Supplied data START
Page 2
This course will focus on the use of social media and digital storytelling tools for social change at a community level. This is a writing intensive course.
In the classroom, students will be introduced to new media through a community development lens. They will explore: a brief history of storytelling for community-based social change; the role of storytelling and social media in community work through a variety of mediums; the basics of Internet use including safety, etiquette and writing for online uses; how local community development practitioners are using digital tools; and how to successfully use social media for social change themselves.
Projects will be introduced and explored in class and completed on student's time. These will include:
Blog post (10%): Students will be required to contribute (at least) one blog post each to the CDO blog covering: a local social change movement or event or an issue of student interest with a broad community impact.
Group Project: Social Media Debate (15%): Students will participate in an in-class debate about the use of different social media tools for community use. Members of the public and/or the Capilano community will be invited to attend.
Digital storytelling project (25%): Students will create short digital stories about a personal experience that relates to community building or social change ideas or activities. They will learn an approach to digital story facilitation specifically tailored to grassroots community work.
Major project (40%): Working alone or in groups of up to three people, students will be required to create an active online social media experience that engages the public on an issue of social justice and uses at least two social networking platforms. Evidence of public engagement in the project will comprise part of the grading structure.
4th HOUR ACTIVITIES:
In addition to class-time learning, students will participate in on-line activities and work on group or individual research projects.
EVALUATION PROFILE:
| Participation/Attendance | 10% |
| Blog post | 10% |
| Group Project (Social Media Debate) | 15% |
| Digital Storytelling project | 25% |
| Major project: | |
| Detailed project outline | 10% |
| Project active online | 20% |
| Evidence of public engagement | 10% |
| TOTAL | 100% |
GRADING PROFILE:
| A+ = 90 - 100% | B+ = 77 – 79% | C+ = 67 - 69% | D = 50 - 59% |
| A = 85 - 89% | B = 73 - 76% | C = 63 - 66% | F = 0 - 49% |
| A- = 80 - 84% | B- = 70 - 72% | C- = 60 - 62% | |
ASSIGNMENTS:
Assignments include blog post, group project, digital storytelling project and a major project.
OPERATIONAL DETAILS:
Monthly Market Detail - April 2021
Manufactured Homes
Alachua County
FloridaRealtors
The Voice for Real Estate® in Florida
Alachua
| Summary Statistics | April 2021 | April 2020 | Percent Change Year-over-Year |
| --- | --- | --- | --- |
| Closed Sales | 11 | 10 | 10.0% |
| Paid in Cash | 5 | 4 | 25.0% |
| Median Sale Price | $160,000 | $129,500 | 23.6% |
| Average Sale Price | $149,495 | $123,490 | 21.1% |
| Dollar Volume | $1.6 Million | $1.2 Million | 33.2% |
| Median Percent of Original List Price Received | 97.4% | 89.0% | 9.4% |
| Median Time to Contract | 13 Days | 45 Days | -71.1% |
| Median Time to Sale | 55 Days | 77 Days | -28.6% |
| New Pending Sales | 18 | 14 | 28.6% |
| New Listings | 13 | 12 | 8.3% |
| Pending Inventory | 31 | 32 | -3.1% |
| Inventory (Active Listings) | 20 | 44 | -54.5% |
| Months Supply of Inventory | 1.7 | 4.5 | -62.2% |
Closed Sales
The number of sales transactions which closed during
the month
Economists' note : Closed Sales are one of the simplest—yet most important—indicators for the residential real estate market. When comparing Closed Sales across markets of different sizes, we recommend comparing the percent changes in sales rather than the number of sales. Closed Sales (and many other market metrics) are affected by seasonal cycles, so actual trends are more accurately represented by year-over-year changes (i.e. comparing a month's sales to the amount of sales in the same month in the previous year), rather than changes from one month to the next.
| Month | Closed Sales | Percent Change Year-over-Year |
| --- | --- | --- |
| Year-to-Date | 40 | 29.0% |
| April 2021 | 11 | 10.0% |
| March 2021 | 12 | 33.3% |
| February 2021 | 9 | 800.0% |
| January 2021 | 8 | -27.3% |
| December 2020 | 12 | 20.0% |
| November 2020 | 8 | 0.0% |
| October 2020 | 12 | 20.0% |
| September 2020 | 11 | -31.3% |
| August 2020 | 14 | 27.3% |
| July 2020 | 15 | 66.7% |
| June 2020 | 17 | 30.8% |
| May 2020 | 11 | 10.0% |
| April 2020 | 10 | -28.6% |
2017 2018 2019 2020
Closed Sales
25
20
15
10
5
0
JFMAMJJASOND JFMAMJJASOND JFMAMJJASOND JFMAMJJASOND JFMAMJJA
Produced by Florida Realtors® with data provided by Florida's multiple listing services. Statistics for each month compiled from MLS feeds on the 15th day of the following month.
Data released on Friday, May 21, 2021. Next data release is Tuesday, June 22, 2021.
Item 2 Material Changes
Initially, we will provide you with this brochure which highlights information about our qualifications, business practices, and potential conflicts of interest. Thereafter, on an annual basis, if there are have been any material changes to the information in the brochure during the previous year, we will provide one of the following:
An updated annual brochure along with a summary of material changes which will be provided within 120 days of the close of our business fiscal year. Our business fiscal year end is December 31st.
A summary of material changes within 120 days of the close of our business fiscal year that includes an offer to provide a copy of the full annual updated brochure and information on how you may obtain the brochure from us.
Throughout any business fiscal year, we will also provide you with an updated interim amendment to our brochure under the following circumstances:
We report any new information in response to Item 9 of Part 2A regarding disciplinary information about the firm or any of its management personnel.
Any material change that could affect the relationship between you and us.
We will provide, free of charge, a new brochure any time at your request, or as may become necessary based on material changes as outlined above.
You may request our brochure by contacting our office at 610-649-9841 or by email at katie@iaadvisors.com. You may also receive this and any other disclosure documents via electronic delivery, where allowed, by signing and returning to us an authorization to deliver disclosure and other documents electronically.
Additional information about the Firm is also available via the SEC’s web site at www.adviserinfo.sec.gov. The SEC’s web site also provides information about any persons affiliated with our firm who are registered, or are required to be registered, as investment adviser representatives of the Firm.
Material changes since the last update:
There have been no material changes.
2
Supplied data END
[Your assignment]:
Pick from the records each line that contains the word "local" and show it.

[Result below]:
In the classroom, students will be introduced to new media through a community development lens. They will explore: a brief history of storytelling for community-based social change; the role of storytelling and social media in community work through a variety of mediums; the basics of Internet use including safety, etiquette and writing for online uses; how local community development practitioners are using digital tools; and how to successfully use social media for social change themselves.
Blog post (10%): Students will be required to contribute (at least) one blog post each to the CDO blog covering: a local social change movement or event or an issue of student interest with a broad community impact.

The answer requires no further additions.